=== Texte fourni ===
☆ ☆ ☆ ☆ ☆ ☆ ☆
Huit nations et… huit places qualificatives pour la phase éliminatoire. A l’instar du Champions Trophy, la phase de poule de cette WL Final laisse entrevoir tous les scénarios envisageables étant donné que toutes les délégations disputeront les quarts de finale. Concrètement, à l’issue des matches de groupe, le pays en tête de la poule A affrontera le dernier de la poule B.

Une formule qui ne fait pas l’unanimité et qui a le don d’agacer certains de nos hockeyeurs. "Ce système ne me semble pas être totalement juste. Une équipe qui a terminé dernière de sa poule peut encore remporter le tournoi", regrette Alexandre De Saedeleer. Si, dans un sens, les trois premières rencontres comptent donc "pour du beurre", elles se révèlent malgré tout déterminantes. "Il faut absolument éviter les deux dernières places pour ne pas tomber contre l’Allemagne (NdlR : favorite du groupe A) en quarts", clame Nicolas Dumont.
☆ ☆ ☆ ☆ ☆ ☆ ☆
=== Lignes présentées ===
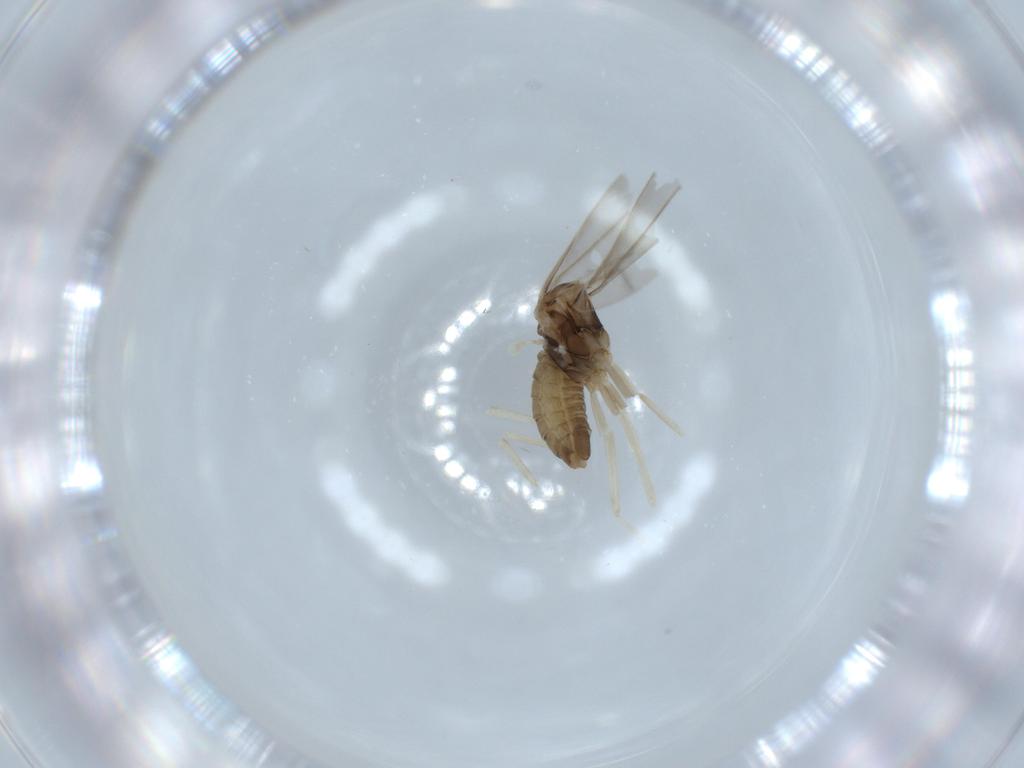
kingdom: Animalia
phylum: Arthropoda
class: Insecta
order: Diptera
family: Cecidomyiidae
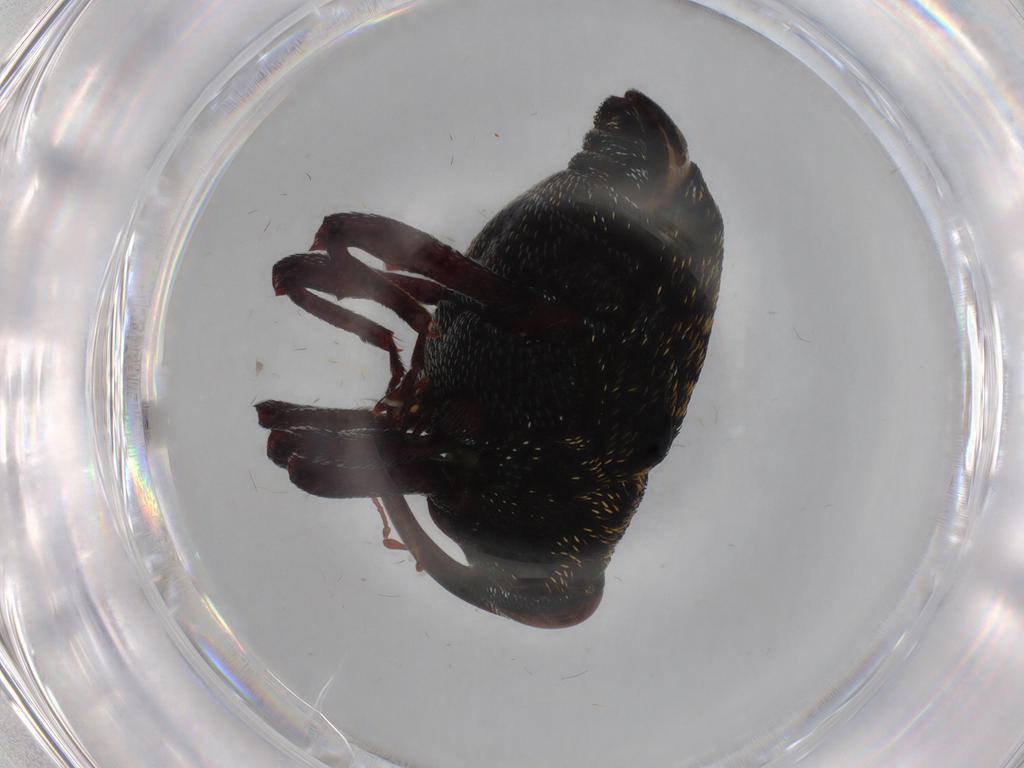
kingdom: Animalia
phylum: Arthropoda
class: Insecta
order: Coleoptera
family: Curculionidae
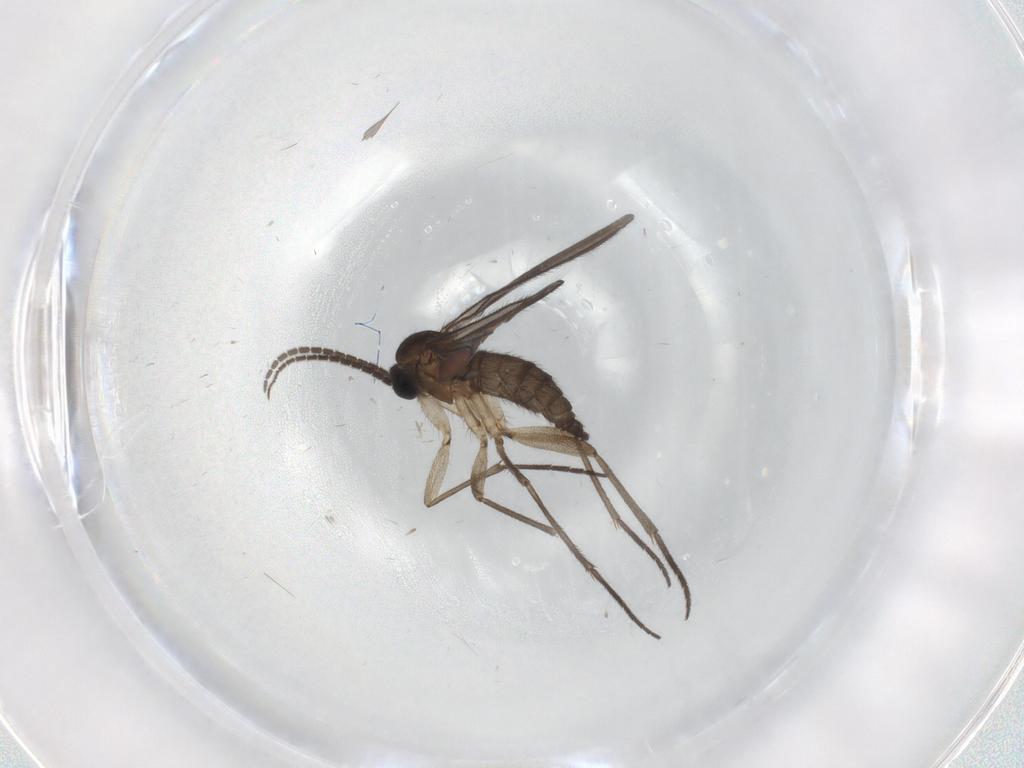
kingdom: Animalia
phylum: Arthropoda
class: Insecta
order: Diptera
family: Sciaridae
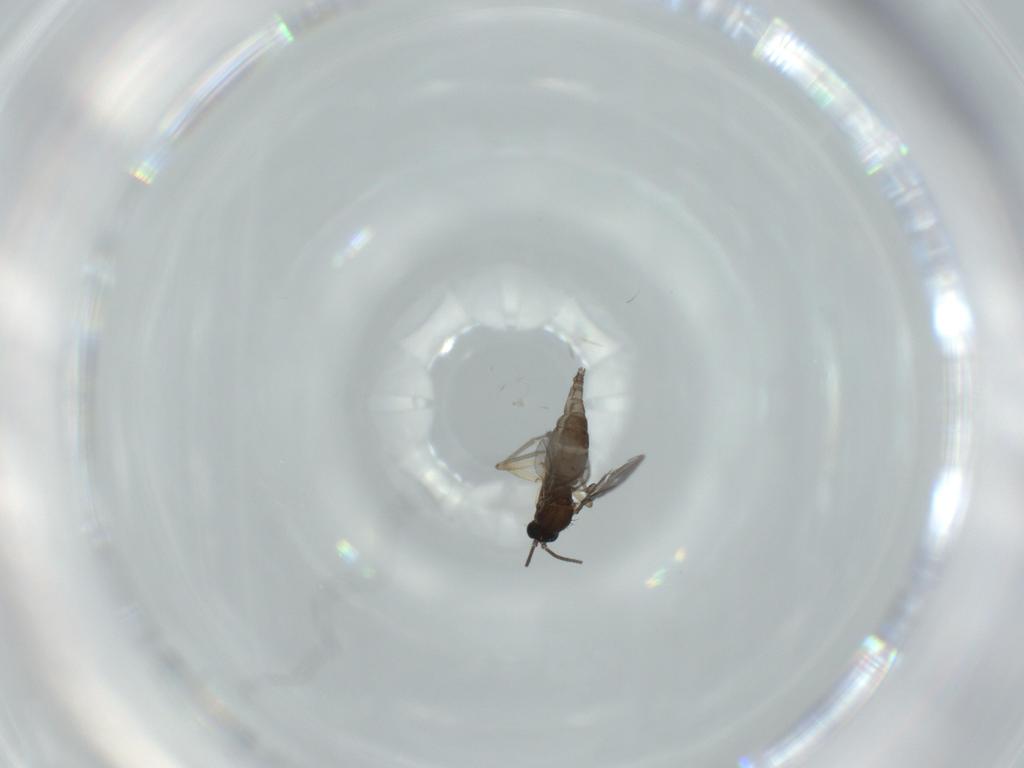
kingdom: Animalia
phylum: Arthropoda
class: Insecta
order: Diptera
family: Sciaridae
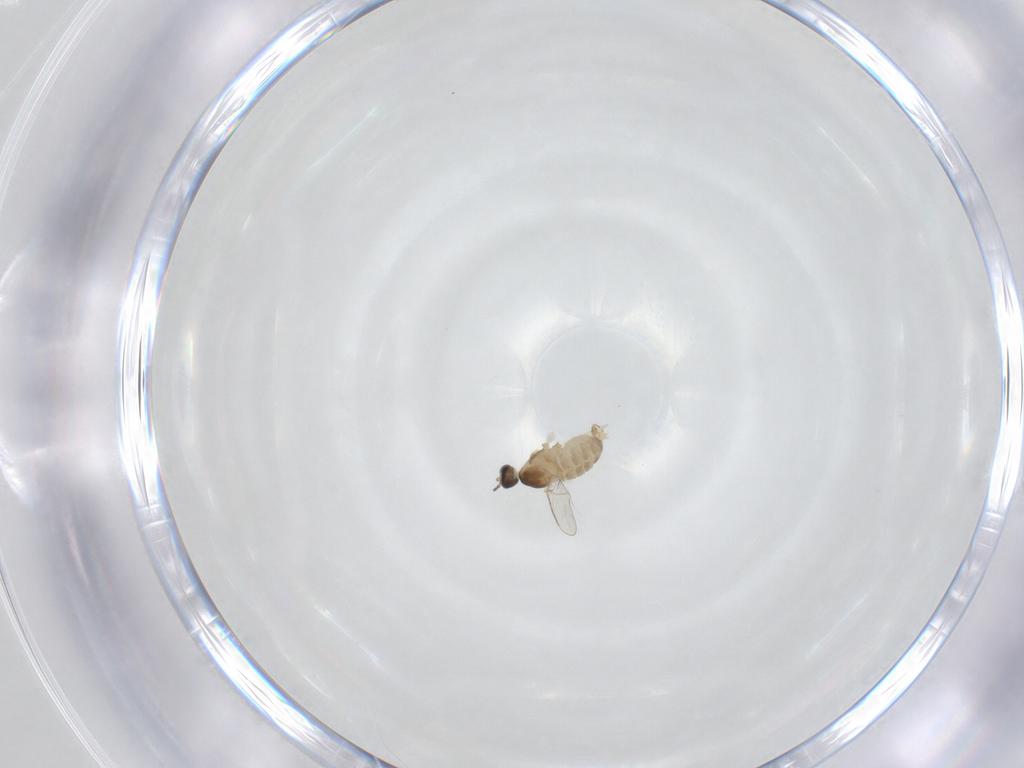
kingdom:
☆ ☆ ☆ ☆ ☆ ☆ ☆
=== Série d'exercices ===
1) Recopiez le passage de l'article sur la WL Final qui commence par « Une formule qui » et se poursuit jusqu'à « clame Nicolas Dumont. ».
2) Poursuivez l'article sur la WL Final à la suite de sa dernière phrase.

=== Réponses par tâche ===
1)
Une formule qui ne fait pas l’unanimité et qui a le don d’agacer certains de nos hockeyeurs. "Ce système ne me semble pas être totalement juste. Une équipe qui a terminé dernière de sa poule peut encore remporter le tournoi", regrette Alexandre De Saedeleer. Si, dans un sens, les trois premières rencontres comptent donc "pour du beurre", elles se révèlent malgré tout déterminantes. "Il faut absolument éviter les deux dernières places pour ne pas tomber contre l’Allemagne (NdlR : favorite du groupe A) en quarts", clame Nicolas Dumont.

2)
Ce tournoi de gala importe surtout pour son prestige et ne représente pas en soi un objectif majeur pour les grandes nations du hockey. "Clairement, on n’a pas autant de pression que pour les JO, néanmoins on ne le prend pas à la légère", concédait Philippe Goldberg. Les Belges se doivent de continuer sur leur vague ascendante. Du coup, "pour asseoir voire améliorer notre cinquième place au ranking, nous devons réaliser un parcours conséquent" , conclut le coach assistant.